* **WORK TASK**
Beginning with the first line below, output every record verbatim and leave out the images.

Dataset items
--------------------------------------------------

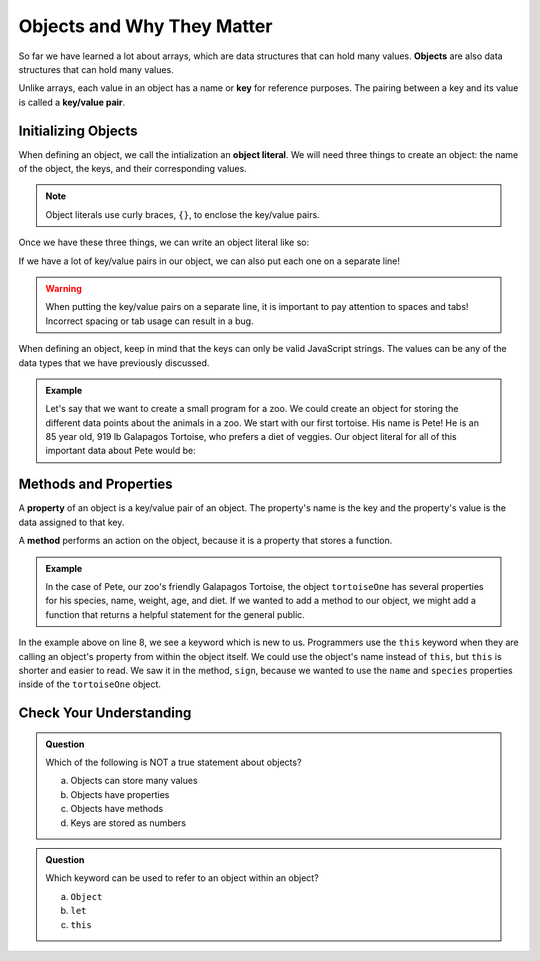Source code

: Objects and Why They Matter
===========================

.. index:: ! object, ! key/value pair, ! key

So far we have learned a lot about arrays, which are data structures that can hold many values.
**Objects** are also data structures that can hold many values. 

Unlike arrays, each value in an object has a name or **key** for reference purposes.
The pairing between a key and its value is called a **key/value pair**. 

.. TODO:: Figure here with clarifying text!

Initializing Objects
--------------------

.. index:: ! object literal

When defining an object, we call the intialization an **object literal**.
We will need three things to create an object: the name of the object, the keys, and their corresponding values.

.. note::

   Object literals use curly braces, ``{}``, to enclose the key/value pairs.

Once we have these three things, we can write an object literal like so:

.. sourcecode:: js
   :linenos:

   let objectName = {key1:value1, key2:value2, key3:value3, ... };

If we have a lot of key/value pairs in our object, we can also put each one on a separate line!

.. sourcecode:: js
   :linenos:

   let objectName = {
       key1: value1,
       key2: value2,
       key3: value3,
       .
       .
       .
   };

.. warning::

   When putting the key/value pairs on a separate line, it is important to pay attention to spaces and tabs!
   Incorrect spacing or tab usage can result in a bug.

When defining an object, keep in mind that the keys can only be valid JavaScript strings.
The values can be any of the data types that we have previously discussed.

.. admonition:: Example

   Let's say that we want to create a small program for a zoo.
   We could create an object for storing the different data points about the animals in a zoo.
   We start with our first tortoise. His name is Pete! He is an 85 year old, 919 lb Galapagos Tortoise, who prefers a diet of veggies.
   Our object literal for all of this important data about Pete would be: 

   .. sourcecode:: js
      :linenos:

      let tortoiseOne = {
          species: "Galapagos Tortoise",
          name: "Pete",
          weight: 919,
          age: 85,
          diet: ["pumpkins", "lettuce", "cabbage"]
      };


Methods and Properties
----------------------

.. index:: ! property

.. index:: method

A **property** of an object is a key/value pair of an object.
The property's name is the key and the property's value is the data assigned to that key.

A **method** performs an action on the object, because it is a property that stores a function.

.. admonition:: Example

   In the case of Pete, our zoo's friendly Galapagos Tortoise, the object ``tortoiseOne`` has several properties for his species, name, weight, age, and diet.
   If we wanted to add a method to our object, we might add a function that returns a helpful statement for the general public.

   .. sourcecode:: js
      :linenos:

      let tortoiseOne = {
          species: "Galapagos Tortoise",
          name: "Pete",
          weight: 919,
          age: 85,
          diet: ["pumpkins", "lettuce", "cabbage"],
          sign: function() {
              return this.name + " is a " + this.species;
          }
       };

In the example above on line 8, we see a keyword which is new to us.
Programmers use the ``this`` keyword when they are calling an object's property from within the object itself.
We could use the object's name instead of ``this``, but ``this`` is shorter and easier to read.
We saw it in the method, ``sign``, because we wanted to use the ``name`` and ``species`` properties inside of the ``tortoiseOne`` object.


Check Your Understanding
------------------------

.. admonition:: Question

   Which of the following is NOT a true statement about objects?

   a. Objects can store many values
   b. Objects have properties
   c. Objects have methods
   d. Keys are stored as numbers

.. admonition:: Question

   Which keyword can be used to refer to an object within an object?

   a. ``Object``
   b. ``let``
   c. ``this``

--------------------------------------------------

* **OUTPUT OF THE EXERCISE**
Source code

: Objects and Why They Matter
===========================

.. index:: ! object, ! key/value pair, ! key

So far we have learned a lot about arrays, which are data structures that can hold many values.
**Objects** are also data structures that can hold many values. 

Unlike arrays, each value in an object has a name or **key** for reference purposes.
The pairing between a key and its value is called a **key/value pair**. 

.. TODO:: Figure here with clarifying text!

Initializing Objects
--------------------

.. index:: ! object literal

When defining an object, we call the intialization an **object literal**.
We will need three things to create an object: the name of the object, the keys, and their corresponding values.

.. note::

   Object literals use curly braces, ``{}``, to enclose the key/value pairs.

Once we have these three things, we can write an object literal like so:

.. sourcecode:: js
   :linenos:

   let objectName = {key1:value1, key2:value2, key3:value3, ... };

If we have a lot of key/value pairs in our object, we can also put each one on a separate line!

.. sourcecode:: js
   :linenos:

   let objectName = {
       key1: value1,
       key2: value2,
       key3: value3,
       .
       .
       .
   };

.. warning::

   When putting the key/value pairs on a separate line, it is important to pay attention to spaces and tabs!
   Incorrect spacing or tab usage can result in a bug.

When defining an object, keep in mind that the keys can only be valid JavaScript strings.
The values can be any of the data types that we have previously discussed.

.. admonition:: Example

   Let's say that we want to create a small program for a zoo.
   We could create an object for storing the different data points about the animals in a zoo.
   We start with our first tortoise. His name is Pete! He is an 85 year old, 919 lb Galapagos Tortoise, who prefers a diet of veggies.
   Our object literal for all of this important data about Pete would be: 

   .. sourcecode:: js
      :linenos:

      let tortoiseOne = {
          species: "Galapagos Tortoise",
          name: "Pete",
          weight: 919,
          age: 85,
          diet: ["pumpkins", "lettuce", "cabbage"]
      };


Methods and Properties
----------------------

.. index:: ! property

.. index:: method

A **property** of an object is a key/value pair of an object.
The property's name is the key and the property's value is the data assigned to that key.

A **method** performs an action on the object, because it is a property that stores a function.

.. admonition:: Example

   In the case of Pete, our zoo's friendly Galapagos Tortoise, the object ``tortoiseOne`` has several properties for his species, name, weight, age, and diet.
   If we wanted to add a method to our object, we might add a function that returns a helpful statement for the general public.

   .. sourcecode:: js
      :linenos:

      let tortoiseOne = {
          species: "Galapagos Tortoise",
          name: "Pete",
          weight: 919,
          age: 85,
          diet: ["pumpkins", "lettuce", "cabbage"],
          sign: function() {
              return this.name + " is a " + this.species;
          }
       };

In the example above on line 8, we see a keyword which is new to us.
Programmers use the ``this`` keyword when they are calling an object's property from within the object itself.
We could use the object's name instead of ``this``, but ``this`` is shorter and easier to read.
We saw it in the method, ``sign``, because we wanted to use the ``name`` and ``species`` properties inside of the ``tortoiseOne`` object.


Check Your Understanding
------------------------

.. admonition:: Question

   Which of the following is NOT a true statement about objects?

   a. Objects can store many values
   b. Objects have properties
   c. Objects have methods
   d. Keys are stored as numbers

.. admonition:: Question

   Which keyword can be used to refer to an object within an object?

   a. ``Object``
   b. ``let``
   c. ``this``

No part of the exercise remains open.